◆ Consigne:
Recopiez intégralement les données ci-dessous, ligne par ligne, sans y changer un seul caractère.

◆ Données fournies:
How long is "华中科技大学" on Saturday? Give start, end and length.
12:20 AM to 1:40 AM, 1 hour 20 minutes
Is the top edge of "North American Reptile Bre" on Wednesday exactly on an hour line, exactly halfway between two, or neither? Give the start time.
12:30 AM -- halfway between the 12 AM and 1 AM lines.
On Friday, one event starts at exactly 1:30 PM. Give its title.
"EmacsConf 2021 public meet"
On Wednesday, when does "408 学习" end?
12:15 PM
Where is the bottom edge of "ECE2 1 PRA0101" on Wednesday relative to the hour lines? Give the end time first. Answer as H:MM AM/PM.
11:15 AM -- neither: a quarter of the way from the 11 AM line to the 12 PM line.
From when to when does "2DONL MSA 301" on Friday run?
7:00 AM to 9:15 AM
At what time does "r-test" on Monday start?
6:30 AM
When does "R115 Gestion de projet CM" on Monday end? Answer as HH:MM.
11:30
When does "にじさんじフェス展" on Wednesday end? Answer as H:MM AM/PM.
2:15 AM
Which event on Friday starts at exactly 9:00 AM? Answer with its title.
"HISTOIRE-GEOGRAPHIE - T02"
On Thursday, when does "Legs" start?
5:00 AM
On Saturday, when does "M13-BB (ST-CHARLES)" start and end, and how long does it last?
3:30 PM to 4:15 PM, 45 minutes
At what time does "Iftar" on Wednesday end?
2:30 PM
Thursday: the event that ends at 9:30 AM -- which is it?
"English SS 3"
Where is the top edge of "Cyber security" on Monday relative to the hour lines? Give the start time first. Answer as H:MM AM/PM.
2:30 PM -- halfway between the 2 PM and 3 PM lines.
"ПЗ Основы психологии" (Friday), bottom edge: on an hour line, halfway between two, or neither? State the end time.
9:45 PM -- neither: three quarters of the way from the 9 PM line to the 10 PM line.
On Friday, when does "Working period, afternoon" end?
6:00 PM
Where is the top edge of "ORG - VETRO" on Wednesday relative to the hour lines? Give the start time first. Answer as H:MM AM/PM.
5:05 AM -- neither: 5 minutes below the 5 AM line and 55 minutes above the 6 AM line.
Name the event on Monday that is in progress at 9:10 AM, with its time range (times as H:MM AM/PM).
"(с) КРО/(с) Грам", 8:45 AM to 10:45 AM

◆ Résultat:
How long is "华中科技大学" on Saturday? Give start, end and length.
12:20 AM to 1:40 AM, 1 hour 20 minutes
Is the top edge of "North American Reptile Bre" on Wednesday exactly on an hour line, exactly halfway between two, or neither? Give the start time.
12:30 AM -- halfway between the 12 AM and 1 AM lines.
On Friday, one event starts at exactly 1:30 PM. Give its title.
"EmacsConf 2021 public meet"
On Wednesday, when does "408 学习" end?
12:15 PM
Where is the bottom edge of "ECE2 1 PRA0101" on Wednesday relative to the hour lines? Give the end time first. Answer as H:MM AM/PM.
11:15 AM -- neither: a quarter of the way from the 11 AM line to the 12 PM line.
From when to when does "2DONL MSA 301" on Friday run?
7:00 AM to 9:15 AM
At what time does "r-test" on Monday start?
6:30 AM
When does "R115 Gestion de projet CM" on Monday end? Answer as HH:MM.
11:30
When does "にじさんじフェス展" on Wednesday end? Answer as H:MM AM/PM.
2:15 AM
Which event on Friday starts at exactly 9:00 AM? Answer with its title.
"HISTOIRE-GEOGRAPHIE - T02"
On Thursday, when does "Legs" start?
5:00 AM
On Saturday, when does "M13-BB (ST-CHARLES)" start and end, and how long does it last?
3:30 PM to 4:15 PM, 45 minutes
At what time does "Iftar" on Wednesday end?
2:30 PM
Thursday: the event that ends at 9:30 AM -- which is it?
"English SS 3"
Where is the top edge of "Cyber security" on Monday relative to the hour lines? Give the start time first. Answer as H:MM AM/PM.
2:30 PM -- halfway between the 2 PM and 3 PM lines.
"ПЗ Основы психологии" (Friday), bottom edge: on an hour line, halfway between two, or neither? State the end time.
9:45 PM -- neither: three quarters of the way from the 9 PM line to the 10 PM line.
On Friday, when does "Working period, afternoon" end?
6:00 PM
Where is the top edge of "ORG - VETRO" on Wednesday relative to the hour lines? Give the start time first. Answer as H:MM AM/PM.
5:05 AM -- neither: 5 minutes below the 5 AM line and 55 minutes above the 6 AM line.
Name the event on Monday that is in progress at 9:10 AM, with its time range (times as H:MM AM/PM).
"(с) КРО/(с) Грам", 8:45 AM to 10:45 AM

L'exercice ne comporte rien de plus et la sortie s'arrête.